ICE canola futures ended with small gains on Tuesday, with strong advances in Chicago soyoil offering support. Malaysian palm oil was also a strong performer on the day, while European rapeseed posted more modest gains.
Reports also cited slow Prairie farmer selling as a supportive factor, as producers wait hopefully for a possible agreement with China that could see that country s prohibitive tariffs on imports of Canadian canola lifted. But no clear evidence of that happening at this time, despite more friendly ministerial talk of late.
January canola gained $1.20 to $656.40, and March was $1.90 higher at $668.60.
For today… canola future are retreating mostly $4 to $5/tonne lower this morning, scratching near the lows of the overnight session. Benchmark Jan canola remains in a short-term uptrend off its early October lower, but the contract is down $5.60 this morning at $650.80/tonne…trying to stay above recently cleared resistance at the $650 level, but so far unable to crack the next overhead target around $662 where the 100- and 200-day averages are currently converging. Still bullish technical signal…the 20-day average recent crossed up and over the 50-day…suggestive of a harvest low already made.

Related outside markets… CBOT soybean and soyoil markets are weaker this morning…as are Malaysian palm oil, EU rapeseed and crude oil futures.
On the feed grains… MarketsFarm reporter Adam Peleshaty writes that growing demand for feed grains are leading prices higher…surely but slowly…due to seasonal demand as more cattle enter Prairie feedlots. Overseas export demand for Canadian feed barley is also supporting prices.
There is a window that exporters have been taking advantage of to ship barley, principally to China, says Jim Beusekom, president of MarketPlace Commodities Ltd. in Lethbridge, Alta…adding there is enough barley to fulfill the needs of exporters and feedlots. There are no supply issues at all.
He also said cash feed barley delivered to the benchmark Lethbridge region is now selling at $265-$270/tonne, compared to $250 in August.
Other grains are also making their way into feed, including feed wheat, as well as oats, rye and triticale. Feed grains are also being augmented by an excess supply of corn across the Prairies.
When you have big crops, you have big crops of everything. It s not just canola, wheat or pulses. There s a lot of supply of everything and anything that is lower grade or cleaned out…all that clean-out ends up in feed, Beusekom said.
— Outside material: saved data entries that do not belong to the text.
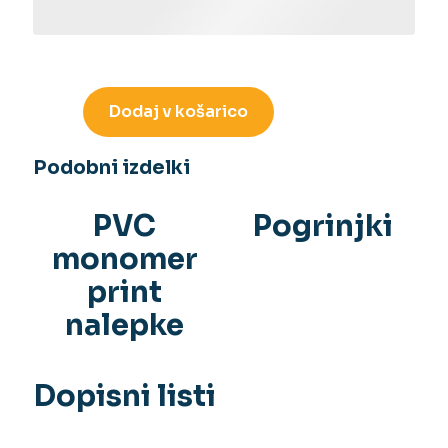
Dodaj v košarico
Podobni izdelki
PVC
Pogrinjki
monomer
print
nalepke
Dopisni listi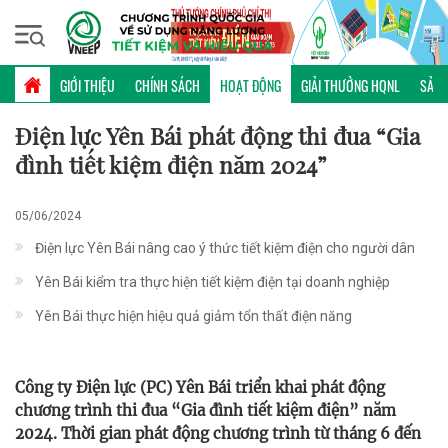
Chủ nhật, 09/08/2026 | 16:18 GMT+7
HOẠT ĐỘNG
GIỚI THIỆU
CHÍNH SÁCH
HOẠT ĐỘNG
GIẢI THƯỞNG HQNL
SẢN 
Điện lực Yên Bái phát động thi đua “Gia
đình tiết kiệm điện năm 2024”
05/06/2024
Điện lực Yên Bái nâng cao ý thức tiết kiệm điện cho người dân
Yên Bái kiểm tra thực hiện tiết kiệm điện tại doanh nghiệp
Yên Bái thực hiện hiệu quả giảm tổn thất điện năng
Công ty Điện lực (PC) Yên Bái triển khai phát động
chương trình thi đua “Gia đình tiết kiệm điện” năm
2024. Thời gian phát động chương trình từ tháng 6 đến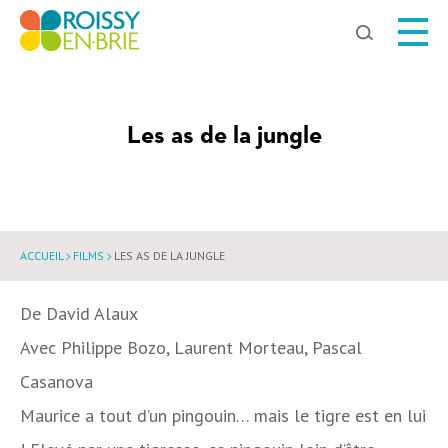
Chercher
Les as de la jungle
ACCUEIL
FILMS
LES AS DE LA JUNGLE
De
David Alaux
Avec
Philippe Bozo, Laurent Morteau, Pascal
Casanova
Maurice a tout d’un pingouin… mais le tigre est en lui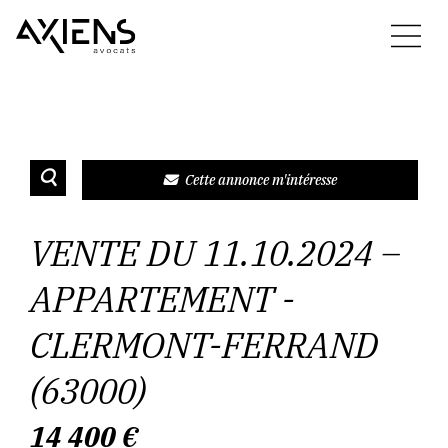
Cette annonce m'intéresse
VENTE DU 11.10.2024 –
APPARTEMENT -
CLERMONT-FERRAND
(63000)
14 400
€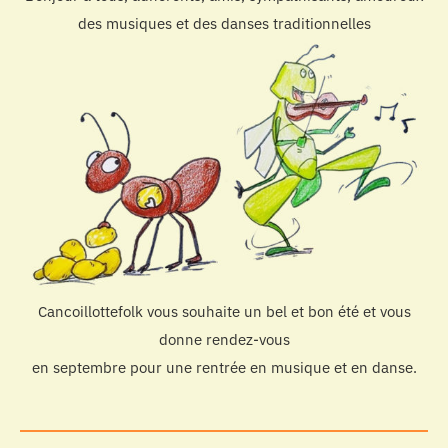
des musiques et des danses traditionnelles
Cancoillottefolk vous souhaite un bel et bon été et vous
donne rendez-vous
en septembre pour une rentrée en musique et en danse.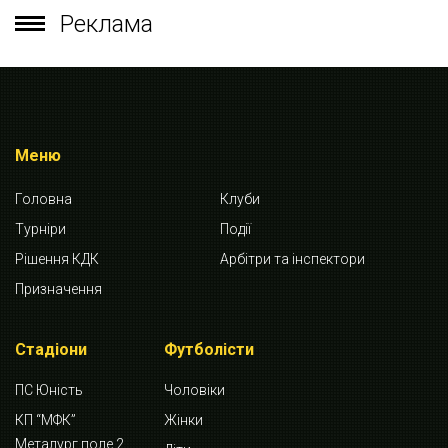
Реклама
Меню
Головна
Клуби
Турніри
Події
Рішення КДК
Арбітри та інспектори
Призначення
Стадіони
Футболісти
ПС Юність
Чоловіки
КП “МФК”
Жінки
Металург поле 2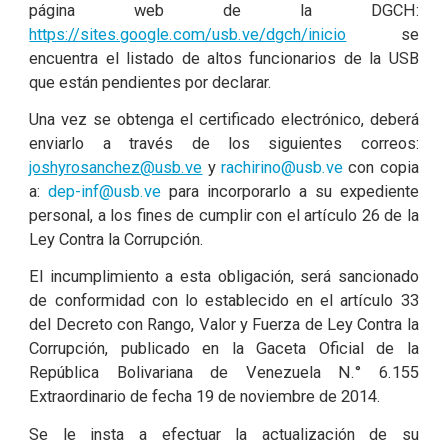
página web de la DGCH:
https://sites.google.com/usb.ve/dgch/inicio
se
encuentra el listado de altos funcionarios de la USB
que están pendientes por declarar.
Una vez se obtenga el certificado electrónico, deberá
enviarlo a través de los siguientes correos:
joshyrosanchez@usb.ve
y
rachirino@usb.ve
con copia
a:
dep-inf@usb.ve
para incorporarlo a su expediente
personal, a los fines de cumplir con el artículo 26 de la
Ley Contra la Corrupción.
El incumplimiento a esta obligación, será sancionado
de conformidad con lo establecido en el artículo 33
del Decreto con Rango, Valor y Fuerza de Ley Contra la
Corrupción, publicado en la Gaceta Oficial de la
República Bolivariana de Venezuela N.° 6.155
Extraordinario de fecha 19 de noviembre de 2014.
Se le insta a efectuar la actualización de su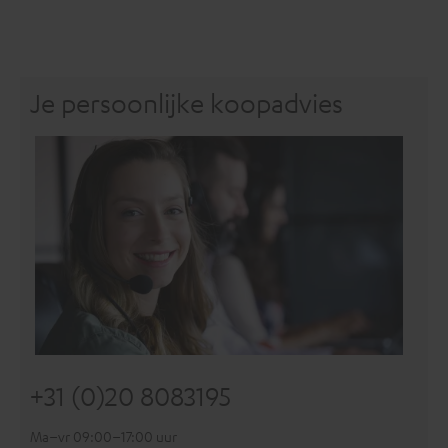
Je persoonlijke koopadvies
+31 (0)20 8083195
Ma–vr 09:00–17:00 uur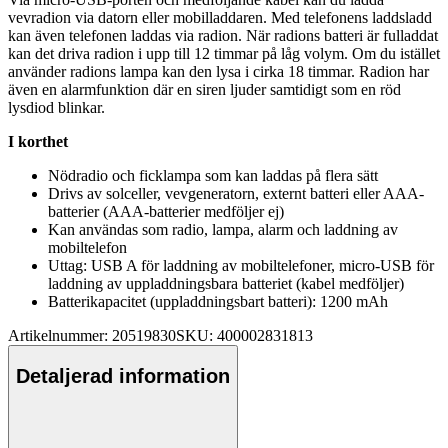
vevradion via datorn eller mobilladdaren. Med telefonens laddsladd
kan även telefonen laddas via radion. När radions batteri är f
ull
addat
kan det driva radion i u
pp
till 12 timmar på låg volym. Om du istället
använder radions lam
pa
kan den lysa i cirka 18 timmar. Radion har
även en alarmfunktion där en siren ljuder samtidigt som en röd
lysdiod blinkar.
I korthet
Nödradio och ficklam
pa
som kan laddas på flera sätt
Drivs av solceller, vevgeneratorn, externt batteri eller AAA-
batterier (AAA-batterier medföljer ej)
Kan användas som radio, lam
pa
, alarm och laddning av
mobiltelefon
Uttag: USB A för laddning av mobiltelefoner, micro-USB för
laddning av u
pp
laddningsbara batteriet (kabel medföljer)
Batterika
pa
citet (u
pp
laddningsbart batteri): 1200 mAh
Artikelnummer: 20519830
SKU: 400002831813
Detaljerad information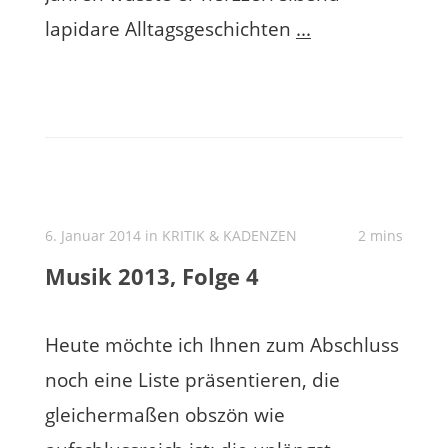
lapidare Alltagsgeschichten
...
6. Januar 2014 in
KRITIK & KADENZEN
2 mins
Musik 2013, Folge 4
Heute möchte ich Ihnen zum Abschluss
noch eine Liste präsentieren, die
gleichermaßen obszön wie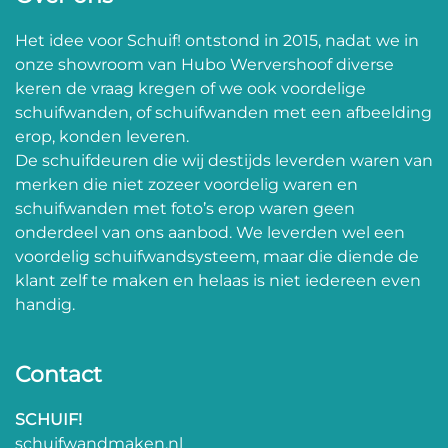
Het idee voor Schuif! ontstond in 2015, nadat we in
onze showroom van Hubo Wervershoof diverse
keren de vraag kregen of we ook voordelige
schuifwanden, of schuifwanden met een afbeelding
erop, konden leveren.
De schuifdeuren die wij destijds leverden waren van
merken die niet zozeer voordelig waren en
schuifwanden met foto’s erop waren geen
onderdeel van ons aanbod. We leverden wel een
voordelig schuifwandsysteem, maar die diende de
klant zelf te maken en helaas is niet iedereen even
handig.
Contact
SCHUIF!
schuifwandmaken.nl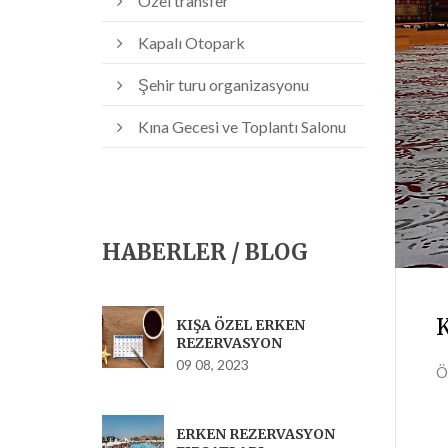
Özel transfer
Kapalı Otopark
Şehir turu organizasyonu
Kına Gecesi ve Toplantı Salonu
HABERLER / BLOG
K
KIŞA ÖZEL ERKEN
REZERVASYON
09 08, 2023
Ö
ERKEN REZERVASYON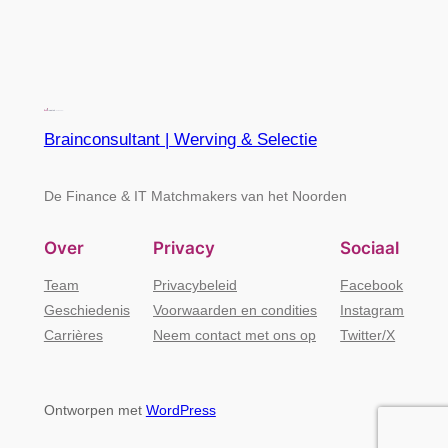
Brainconsultant | Werving & Selectie
De Finance & IT Matchmakers van het Noorden
Over
Privacy
Sociaal
Team
Privacybeleid
Facebook
Geschiedenis
Voorwaarden en condities
Instagram
Carrières
Neem contact met ons op
Twitter/X
Ontworpen met
WordPress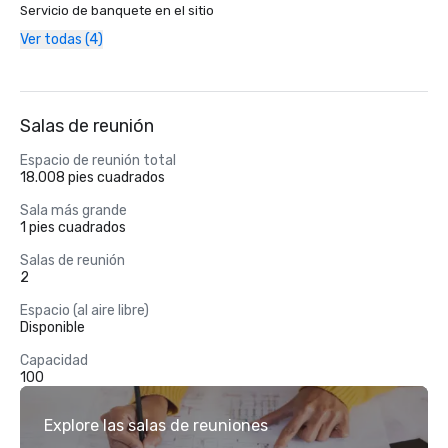
Servicio de banquete en el sitio
Ver todas (4)
Salas de reunión
Espacio de reunión total
18.008 pies cuadrados
Sala más grande
1 pies cuadrados
Salas de reunión
2
Espacio (al aire libre)
Disponible
Capacidad
100
Explore las salas de reuniones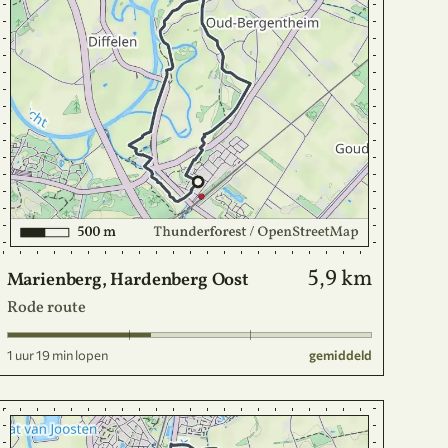
5,9 km
Marienberg, Hardenberg Oost
Rode route
1 uur 19 min lopen
gemiddeld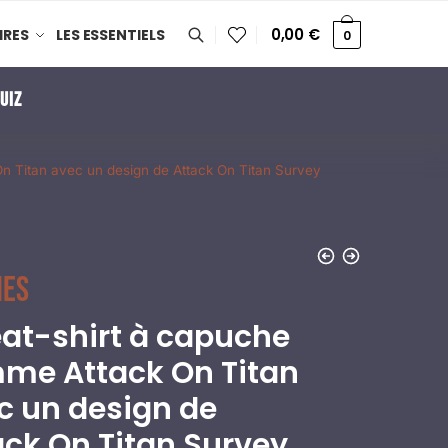
0,00
€
IRES
LES ESSENTIELS
0
UIZ
n Titan avec un design de Attack On Titan Survey
es
at-shirt à capuche
me Attack On Titan
c un design de
ack On Titan Survey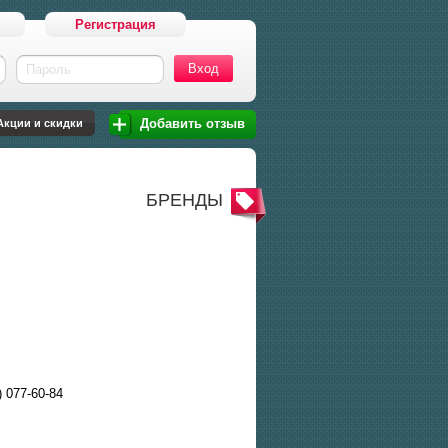
Регистрация
Пароль
Добавить отзыв
Акции и скидки
БРЕНДЫ
) 077-60-84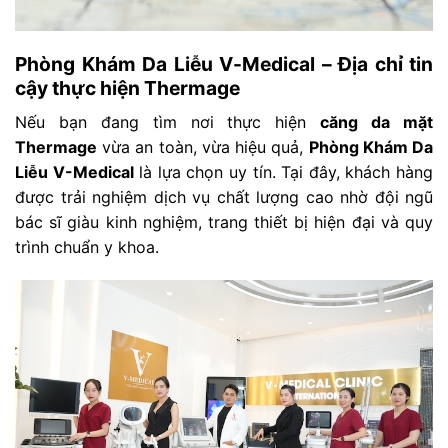
Phòng Khám Da Liễu V-Medical – Địa chỉ tin
cậy thực hiện Thermage
Nếu bạn đang tìm nơi thực hiện
căng da mặt
Thermage
vừa an toàn, vừa hiệu quả,
Phòng Khám Da
Liễu V-Medical
là lựa chọn uy tín. Tại đây, khách hàng
được trải nghiệm dịch vụ chất lượng cao nhờ đội ngũ
bác sĩ giàu kinh nghiệm, trang thiết bị hiện đại và quy
trình chuẩn y khoa.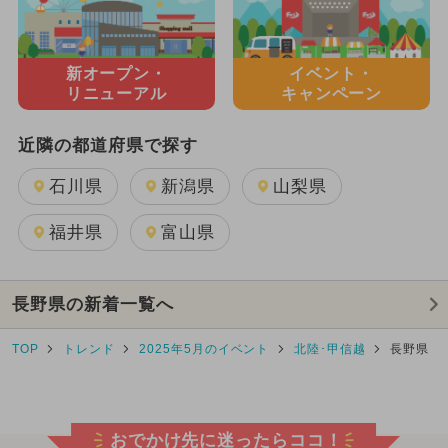
新オープン・
イベント・
リニューアル
キャンペーン
近隣の都道府県で探す
石川県
新潟県
山梨県
福井県
富山県
長野県の新着一覧へ
TOP
トレンド
2025年5月のイベント
北陸･甲信越
長野県
おでかけ先に迷ったらココ！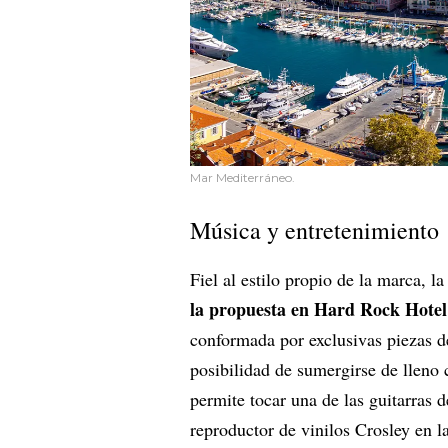
Mar Mediterráneo.
Música y entretenimiento
Fiel al estilo propio de la marca, l
la propuesta en Hard Rock Hote
conformada por exclusivas piezas de
posibilidad de sumergirse de llen
permite tocar una de las guitarras d
reproductor de vinilos Crosley en la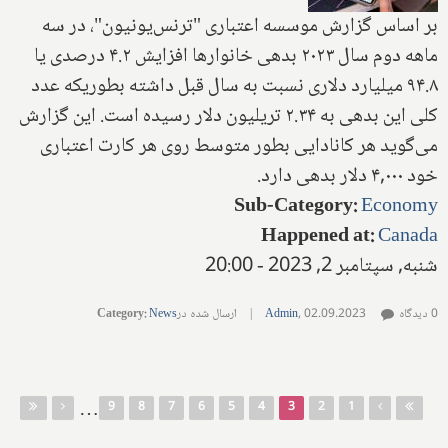
بر اساس گزارش موسسه اعتباری "ترنس‌یونیون"، در سه
ماهه دوم سال ۲۰۲۳ بدهی خانوارها افزایش ۴.۲ درصدی یا
۹۴.۸ میلیارد دلاری نسبت به سال قبل داشته بطوریکه عدد
کلی این بدهی به ۲.۳۴ تریلیون دلار رسیده است. این گزارش
می‌گوید هر کانادایی بطور متوسط روی هر کارت اعتباری
خود ۴,۰۰۰ دلار بدهی دارد.
Sub-Category
:
Economy
Happened at
:
Canada
شنبه, سپتامبر 2, 2023 - 20:00
0 دیدگاه
02.09.2023
,
Admin
|
ارسال شده در
News
:
Category
صفحه‌ها
…
9
8
7
6
5
4
3
2
1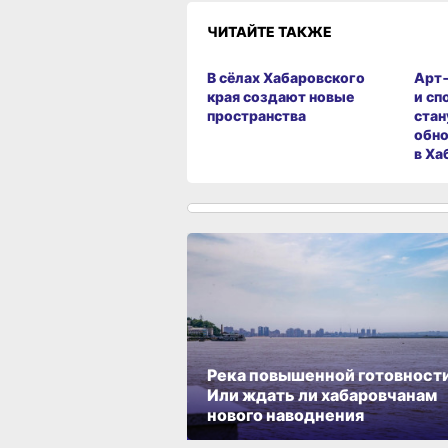
ЧИТАЙТЕ ТАКЖЕ
В сёлах Хабаровского
Арт
края создают новые
и сп
пространства
стан
обно
в Ха
Река повышенной готовности
Или ждать ли хабаровчанам
нового наводнения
He added that if exports continue at their current pace, prices may be higher. However, the market is also following seasonal patterns. The seasonals on feed grains are pretty clear. Usually, the markets rally through October and November and then decline going into the latter part of winter and even into early spring, and then (they re) back up again, Beusekom said.
Delivered bids for feed barley in Saskatchewan were steady over the past month, ranging from $4.46 to $4.75/bu. In Alberta, prices ranged from $4.35 to $5.73/bu, up 13 cents this month. In Manitoba, feed barley was between $4 to $4.47/bu, up 15 cents.